The present study was carried out to map Mop2 to a defined genomic interval and also to isolate it for further characterization. The results of experiments with reciprocal congenic strains reported here confirm that a gene(s) with a large effect on oral morphine consumption and preference lies between the centromere (acromere) and D10Mit124 on chromosome 10. This conclusion is supported by data generated using the D2.B6-Mop2 strain in which both morphine consumption and preference were increased relative to the D2 background strain. On the other hand, comparison of the results between B6.D2-Mop2 and B6 mice supports the existence of a gene that influences morphine consumption on proximal chromosome 10, but not one that influences preference. Given the difference in the size of the introgressed interval between the two reciprocal congenic strains (Figure 1), it is possible that the ‘preference gene(s)’ is distinct from the ‘consumption gene(s)’ and is located between D10Mit124 and D10Mit186. A more likely explanation for high morphine preference in B6.D2-Mop2 mice relative to progenitor B6 mice involves taste effects associated with quinine in the control bottle.

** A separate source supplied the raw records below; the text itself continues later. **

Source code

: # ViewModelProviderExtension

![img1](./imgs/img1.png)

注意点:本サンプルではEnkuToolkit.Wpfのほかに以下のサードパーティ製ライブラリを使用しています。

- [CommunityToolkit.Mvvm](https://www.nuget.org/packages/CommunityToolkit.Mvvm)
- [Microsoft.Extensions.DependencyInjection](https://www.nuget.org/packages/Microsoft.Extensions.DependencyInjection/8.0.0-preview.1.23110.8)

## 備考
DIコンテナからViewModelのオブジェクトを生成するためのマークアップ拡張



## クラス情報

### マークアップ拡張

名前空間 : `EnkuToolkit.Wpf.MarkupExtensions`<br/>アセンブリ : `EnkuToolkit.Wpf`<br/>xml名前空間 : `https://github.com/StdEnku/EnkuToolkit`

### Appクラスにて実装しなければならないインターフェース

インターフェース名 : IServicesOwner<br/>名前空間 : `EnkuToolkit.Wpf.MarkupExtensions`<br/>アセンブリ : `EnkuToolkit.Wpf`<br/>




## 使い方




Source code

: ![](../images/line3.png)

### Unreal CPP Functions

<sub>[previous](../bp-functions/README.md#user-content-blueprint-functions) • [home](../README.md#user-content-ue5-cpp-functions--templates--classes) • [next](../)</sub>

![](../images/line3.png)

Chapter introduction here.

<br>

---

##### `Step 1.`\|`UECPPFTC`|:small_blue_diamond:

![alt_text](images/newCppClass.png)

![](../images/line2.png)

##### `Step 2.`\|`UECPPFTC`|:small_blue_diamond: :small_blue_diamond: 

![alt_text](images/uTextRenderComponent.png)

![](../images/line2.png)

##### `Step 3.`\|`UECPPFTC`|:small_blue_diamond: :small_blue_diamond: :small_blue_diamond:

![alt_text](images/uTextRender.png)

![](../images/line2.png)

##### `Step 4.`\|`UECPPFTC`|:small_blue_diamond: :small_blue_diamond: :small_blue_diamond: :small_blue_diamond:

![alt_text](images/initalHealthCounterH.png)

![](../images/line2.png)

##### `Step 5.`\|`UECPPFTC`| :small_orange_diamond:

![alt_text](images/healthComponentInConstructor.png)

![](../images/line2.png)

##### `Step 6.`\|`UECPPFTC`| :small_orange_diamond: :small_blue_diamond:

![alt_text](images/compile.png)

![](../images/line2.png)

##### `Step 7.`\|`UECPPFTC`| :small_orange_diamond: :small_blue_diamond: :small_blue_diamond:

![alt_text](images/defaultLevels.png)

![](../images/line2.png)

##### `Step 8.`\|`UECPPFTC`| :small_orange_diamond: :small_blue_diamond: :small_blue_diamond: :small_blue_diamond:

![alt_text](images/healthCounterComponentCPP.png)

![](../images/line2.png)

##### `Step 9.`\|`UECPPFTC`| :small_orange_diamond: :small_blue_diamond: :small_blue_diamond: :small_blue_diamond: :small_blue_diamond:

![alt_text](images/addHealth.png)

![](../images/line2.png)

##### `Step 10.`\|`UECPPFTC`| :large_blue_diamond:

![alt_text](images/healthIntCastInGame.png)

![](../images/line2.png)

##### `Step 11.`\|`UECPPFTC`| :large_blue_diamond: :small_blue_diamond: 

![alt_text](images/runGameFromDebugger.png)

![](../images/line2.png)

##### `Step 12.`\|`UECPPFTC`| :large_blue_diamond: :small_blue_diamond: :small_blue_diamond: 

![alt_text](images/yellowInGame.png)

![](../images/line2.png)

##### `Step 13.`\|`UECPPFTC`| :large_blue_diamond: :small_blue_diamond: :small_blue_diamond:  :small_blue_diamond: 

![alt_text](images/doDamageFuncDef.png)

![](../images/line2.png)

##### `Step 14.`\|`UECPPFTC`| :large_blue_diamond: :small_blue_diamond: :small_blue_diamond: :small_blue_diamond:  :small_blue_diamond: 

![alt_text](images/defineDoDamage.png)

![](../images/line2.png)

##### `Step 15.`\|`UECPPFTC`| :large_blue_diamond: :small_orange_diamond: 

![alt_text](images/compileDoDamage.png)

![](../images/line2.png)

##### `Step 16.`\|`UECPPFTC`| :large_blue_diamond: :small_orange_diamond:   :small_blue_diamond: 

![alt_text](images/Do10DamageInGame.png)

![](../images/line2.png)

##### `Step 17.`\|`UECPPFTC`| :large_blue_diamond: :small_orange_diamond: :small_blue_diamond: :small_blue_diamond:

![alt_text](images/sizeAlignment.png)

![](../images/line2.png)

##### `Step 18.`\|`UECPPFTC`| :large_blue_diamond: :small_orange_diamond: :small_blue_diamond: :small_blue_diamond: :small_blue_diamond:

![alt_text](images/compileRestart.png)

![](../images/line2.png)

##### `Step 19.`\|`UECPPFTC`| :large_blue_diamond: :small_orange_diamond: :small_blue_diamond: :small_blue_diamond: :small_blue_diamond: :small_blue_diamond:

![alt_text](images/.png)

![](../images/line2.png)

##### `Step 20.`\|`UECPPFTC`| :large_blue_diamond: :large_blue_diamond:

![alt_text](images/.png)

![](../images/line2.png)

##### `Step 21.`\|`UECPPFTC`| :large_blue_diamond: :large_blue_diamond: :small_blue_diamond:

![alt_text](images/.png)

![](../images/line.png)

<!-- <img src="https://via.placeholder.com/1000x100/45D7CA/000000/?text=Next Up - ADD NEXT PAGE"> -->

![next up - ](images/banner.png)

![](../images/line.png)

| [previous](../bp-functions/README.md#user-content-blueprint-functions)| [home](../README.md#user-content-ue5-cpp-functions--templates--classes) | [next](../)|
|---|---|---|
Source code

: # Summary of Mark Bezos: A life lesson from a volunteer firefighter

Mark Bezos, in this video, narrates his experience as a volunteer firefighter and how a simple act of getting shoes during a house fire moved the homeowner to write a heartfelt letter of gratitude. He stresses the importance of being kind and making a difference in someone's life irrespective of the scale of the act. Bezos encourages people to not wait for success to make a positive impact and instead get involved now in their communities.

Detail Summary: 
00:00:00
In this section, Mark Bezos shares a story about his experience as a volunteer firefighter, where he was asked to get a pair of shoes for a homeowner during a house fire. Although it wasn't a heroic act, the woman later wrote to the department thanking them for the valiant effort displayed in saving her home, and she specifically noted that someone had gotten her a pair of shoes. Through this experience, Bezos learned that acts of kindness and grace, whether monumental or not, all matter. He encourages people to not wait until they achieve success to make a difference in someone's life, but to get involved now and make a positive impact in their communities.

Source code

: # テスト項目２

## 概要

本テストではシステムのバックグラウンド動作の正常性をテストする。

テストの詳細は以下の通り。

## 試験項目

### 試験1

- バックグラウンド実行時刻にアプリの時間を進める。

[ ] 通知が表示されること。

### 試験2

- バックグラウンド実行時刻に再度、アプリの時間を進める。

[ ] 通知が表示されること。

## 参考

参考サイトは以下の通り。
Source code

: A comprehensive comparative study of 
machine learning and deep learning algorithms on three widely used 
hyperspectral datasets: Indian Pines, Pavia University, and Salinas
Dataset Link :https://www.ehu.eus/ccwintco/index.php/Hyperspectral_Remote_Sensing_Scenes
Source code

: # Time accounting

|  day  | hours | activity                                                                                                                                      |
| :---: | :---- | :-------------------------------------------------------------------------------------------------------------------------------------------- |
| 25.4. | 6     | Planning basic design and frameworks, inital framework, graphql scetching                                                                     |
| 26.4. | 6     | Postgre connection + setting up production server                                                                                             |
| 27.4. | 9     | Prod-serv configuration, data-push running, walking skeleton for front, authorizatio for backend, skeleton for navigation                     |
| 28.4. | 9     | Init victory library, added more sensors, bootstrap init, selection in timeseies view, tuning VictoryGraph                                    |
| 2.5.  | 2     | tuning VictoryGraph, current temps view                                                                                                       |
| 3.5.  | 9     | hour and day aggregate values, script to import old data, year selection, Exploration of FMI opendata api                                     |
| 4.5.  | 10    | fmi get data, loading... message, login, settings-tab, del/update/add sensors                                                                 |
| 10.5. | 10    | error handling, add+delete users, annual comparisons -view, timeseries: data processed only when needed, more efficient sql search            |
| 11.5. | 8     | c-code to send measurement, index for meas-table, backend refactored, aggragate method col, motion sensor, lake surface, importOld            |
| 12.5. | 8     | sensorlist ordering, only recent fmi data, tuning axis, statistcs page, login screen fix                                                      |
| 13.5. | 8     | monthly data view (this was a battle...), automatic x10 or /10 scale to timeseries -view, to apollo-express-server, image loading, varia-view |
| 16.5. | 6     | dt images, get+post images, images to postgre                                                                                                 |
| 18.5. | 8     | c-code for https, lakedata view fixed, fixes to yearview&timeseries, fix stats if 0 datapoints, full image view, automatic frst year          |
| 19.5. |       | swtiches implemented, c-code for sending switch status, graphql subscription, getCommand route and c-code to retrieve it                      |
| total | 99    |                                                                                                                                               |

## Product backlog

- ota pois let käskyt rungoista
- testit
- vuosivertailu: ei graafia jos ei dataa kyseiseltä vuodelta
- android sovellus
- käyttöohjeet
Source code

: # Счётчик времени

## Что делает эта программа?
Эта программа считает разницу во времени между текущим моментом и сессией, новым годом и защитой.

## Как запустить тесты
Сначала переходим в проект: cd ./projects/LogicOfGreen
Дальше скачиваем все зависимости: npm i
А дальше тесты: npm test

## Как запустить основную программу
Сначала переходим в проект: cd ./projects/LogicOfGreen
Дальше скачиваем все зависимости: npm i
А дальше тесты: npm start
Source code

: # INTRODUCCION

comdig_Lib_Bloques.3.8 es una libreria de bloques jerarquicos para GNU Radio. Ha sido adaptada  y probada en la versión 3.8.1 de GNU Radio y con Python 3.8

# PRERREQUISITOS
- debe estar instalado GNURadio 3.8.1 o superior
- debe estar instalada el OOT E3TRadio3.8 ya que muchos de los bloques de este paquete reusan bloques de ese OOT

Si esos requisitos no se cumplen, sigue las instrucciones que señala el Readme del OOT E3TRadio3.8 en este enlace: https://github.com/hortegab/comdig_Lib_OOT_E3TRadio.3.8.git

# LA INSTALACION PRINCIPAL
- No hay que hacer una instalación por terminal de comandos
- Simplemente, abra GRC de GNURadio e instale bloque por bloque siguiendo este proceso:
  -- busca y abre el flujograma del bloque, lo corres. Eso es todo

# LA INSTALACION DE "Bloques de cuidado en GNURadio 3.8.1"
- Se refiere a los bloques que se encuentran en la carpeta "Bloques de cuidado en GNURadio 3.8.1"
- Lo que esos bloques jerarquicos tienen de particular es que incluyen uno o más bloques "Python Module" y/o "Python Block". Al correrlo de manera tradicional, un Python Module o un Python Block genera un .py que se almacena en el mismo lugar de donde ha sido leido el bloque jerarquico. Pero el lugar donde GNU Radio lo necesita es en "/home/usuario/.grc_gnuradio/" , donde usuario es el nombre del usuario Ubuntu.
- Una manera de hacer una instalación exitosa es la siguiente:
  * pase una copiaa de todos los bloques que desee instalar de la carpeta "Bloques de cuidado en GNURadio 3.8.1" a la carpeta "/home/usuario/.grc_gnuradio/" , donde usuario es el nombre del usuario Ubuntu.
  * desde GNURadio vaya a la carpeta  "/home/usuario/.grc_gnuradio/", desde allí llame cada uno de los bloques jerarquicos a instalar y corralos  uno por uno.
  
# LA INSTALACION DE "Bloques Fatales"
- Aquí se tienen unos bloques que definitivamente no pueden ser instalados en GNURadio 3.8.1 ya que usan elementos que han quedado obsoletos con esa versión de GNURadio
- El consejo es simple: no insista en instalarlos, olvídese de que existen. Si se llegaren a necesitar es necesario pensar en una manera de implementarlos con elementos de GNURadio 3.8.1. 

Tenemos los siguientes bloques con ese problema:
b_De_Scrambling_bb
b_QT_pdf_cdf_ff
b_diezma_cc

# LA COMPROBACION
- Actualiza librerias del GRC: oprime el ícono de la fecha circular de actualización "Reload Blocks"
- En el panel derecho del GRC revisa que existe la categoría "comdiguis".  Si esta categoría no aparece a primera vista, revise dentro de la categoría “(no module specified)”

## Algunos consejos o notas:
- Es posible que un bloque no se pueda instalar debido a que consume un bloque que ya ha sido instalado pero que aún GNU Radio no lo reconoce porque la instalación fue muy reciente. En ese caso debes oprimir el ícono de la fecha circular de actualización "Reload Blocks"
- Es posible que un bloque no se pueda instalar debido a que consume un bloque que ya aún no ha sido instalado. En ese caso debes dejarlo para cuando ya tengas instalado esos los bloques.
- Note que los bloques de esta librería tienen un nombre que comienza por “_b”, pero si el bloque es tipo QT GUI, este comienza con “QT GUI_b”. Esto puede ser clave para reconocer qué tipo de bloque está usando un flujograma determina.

Morphine consumption depends on the rewarding properties of the drug; however, preference is influenced by the degree of quinine aversion. Thus, it is possible that aversion to the bitter taste of quinine results in maintenance of relatively high levels of fluid consumption from the morphine bottle in spite of a presumed reduction in the rewarding effect of the drug. This interpretation is supported by the results of the experiment in which quinine was omitted from the control bottle. Under this condition, not only did the chromosome 10 region of introgression influence morphine intake in a reciprocal manner, but it also influenced preference similarly. This interpretation is also supported by mapping results in which preference scores in the morphine/quinine two-bottle choice paradigm were shown to be influenced strongly by a locus on chromosome 6 (Berrettini et al, 1994b; Lush, 1984).

In summary, we have created a reciprocal pair of congenic mouse strains to confirm the existence of the Mop2 QTL on chromosome 10. The results indicate that Mop2 is located proximal to D10Mit124 and that it is a major determinant of the difference in both morphine consumption and morphine preference between B6 and D2 mice. Further reduction of the Mop2 critical interval may be achieved using a strategy that involves identifying recombinant progeny and propagating new interval specific congenic strains for behavioral testing. This systematic approach to dissecting the Mop2 critical interval may lead to the identification of the causative genetic variation that underlies significant differences in the pharmacology of opioids between B6 and D2 mice.